Necessary steps to safeguard the firm or business
There has been a “sharp increase”, he continued, in COVID-19-related phishing and malware scams, business email compromise and invoice fraud attacks, and ransomware events traceable back to COVID-19 business environment factors.
“In respect of law firms specifically, we have recently seen a rise of ‘person in the web browser’ malware attacks over the past three weeks. This malware gives the threat actors access to a law firm’s online banking where payment information is manipulated, resulting in trust account fraud being committed.
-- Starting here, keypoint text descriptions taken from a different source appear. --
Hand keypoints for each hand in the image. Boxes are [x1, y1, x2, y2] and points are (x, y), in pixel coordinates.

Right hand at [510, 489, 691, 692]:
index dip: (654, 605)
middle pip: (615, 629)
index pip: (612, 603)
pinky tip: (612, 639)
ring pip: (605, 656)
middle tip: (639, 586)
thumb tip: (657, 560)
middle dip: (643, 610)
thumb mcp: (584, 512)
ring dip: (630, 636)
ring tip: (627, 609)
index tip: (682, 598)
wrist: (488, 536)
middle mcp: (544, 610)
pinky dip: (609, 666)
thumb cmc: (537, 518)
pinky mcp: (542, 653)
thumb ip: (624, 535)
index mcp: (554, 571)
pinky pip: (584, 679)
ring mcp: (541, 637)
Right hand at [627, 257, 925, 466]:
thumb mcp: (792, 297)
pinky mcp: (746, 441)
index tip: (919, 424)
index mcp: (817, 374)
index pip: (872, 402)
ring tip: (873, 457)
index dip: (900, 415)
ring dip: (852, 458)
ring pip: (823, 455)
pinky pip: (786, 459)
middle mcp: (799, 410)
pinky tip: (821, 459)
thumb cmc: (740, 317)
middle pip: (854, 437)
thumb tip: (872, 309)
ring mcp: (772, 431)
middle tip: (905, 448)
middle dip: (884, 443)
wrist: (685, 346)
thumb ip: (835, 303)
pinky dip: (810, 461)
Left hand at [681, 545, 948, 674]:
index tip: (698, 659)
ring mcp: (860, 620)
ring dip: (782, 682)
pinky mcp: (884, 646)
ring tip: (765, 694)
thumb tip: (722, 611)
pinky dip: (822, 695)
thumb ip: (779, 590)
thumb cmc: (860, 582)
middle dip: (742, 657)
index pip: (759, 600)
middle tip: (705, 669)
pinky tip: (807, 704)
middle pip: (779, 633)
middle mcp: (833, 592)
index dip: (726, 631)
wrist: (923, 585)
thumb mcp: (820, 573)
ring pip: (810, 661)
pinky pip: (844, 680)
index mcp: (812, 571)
If firms identify anomalies in trust bank statements, they should contact their bank immediately to lock down the account, deploy threat monitoring tools to detect and block the malware, and conduct a wider investigation,” Mr Corbett-Wilkins detailed.
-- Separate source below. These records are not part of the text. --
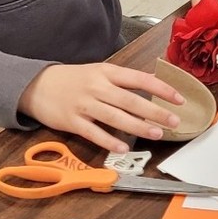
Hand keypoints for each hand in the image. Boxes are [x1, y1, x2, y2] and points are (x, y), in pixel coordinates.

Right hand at [18, 64, 184, 153]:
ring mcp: (85, 105)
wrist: (38, 84)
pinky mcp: (72, 121)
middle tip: (174, 121)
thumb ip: (125, 79)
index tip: (179, 99)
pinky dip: (110, 140)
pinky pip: (94, 133)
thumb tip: (155, 82)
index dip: (162, 89)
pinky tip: (124, 147)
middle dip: (156, 112)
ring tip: (157, 134)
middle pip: (132, 100)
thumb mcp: (101, 71)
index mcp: (108, 72)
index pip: (140, 79)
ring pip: (116, 117)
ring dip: (139, 126)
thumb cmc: (76, 79)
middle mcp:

“Generally speaking, all businesses should educate their employees about how to spot a phishing email and to remain hypervigilant to anything relating to COVID-19. In reducing the risk of payment fraud, all employees should call (or video call) the sender of any electronic communication and confirm the bank account details provided are correct. This extends to anything from creditor and debtor invoices, to less obvious examples such as the bank account details included in settlement deeds and financial transactions.
“From a systems perspective, organisations should be ensuring that any online system that their employees or clients use to access, share or store data should be secured by multifactor authentication and strong passwords. Employees should also not use ‘personal’ online accounts (such as personal email, or cloud storage accounts) to store work-related documents. Organisations should clean up this ‘data leakage’ as part of the return-to-work process to ensure that all confidential client documents are safely resecured within the corporate network environment.”
Over the last six months, there has “been a flurry of activity which will test Australia’s privacy and class action laws and appetite of plaintiff law firms and litigation funders to pursue such actions”, Mr Corbett-Wilkins proclaimed.
While actions such as the NSW Ambulance privacy proceedings and actions brought against Australian telcos will continue to test the bounds of privacy law, he mused, “at the same time, we are seeing increased pressure around regulating the litigation and class action industry which will likely have an impact on the appetite for pursuing privacy class actions”.
“There is currently a parliamentary inquiry on foot addressing these issues, with the report due [on] 7 December 2020. Last week, the Treasurer announced that it will be introducing new regulations to require litigation funders to hold an Australian Financial Services Licence and comply with the managed investment scheme regime,” Mr Corbett-Wilkins said.
“Further, in December 2019, we saw a number of key High Court decisions strike down the use of common fund orders which may [impact whether] actions are deemed uneconomical and worth pursuing if there is not sufficient sign-up from class members.
“This is an interesting space to be working in, with the legal and risk landscape constantly changing. When we speak again in six months, it will be interesting to see how it all plays out.”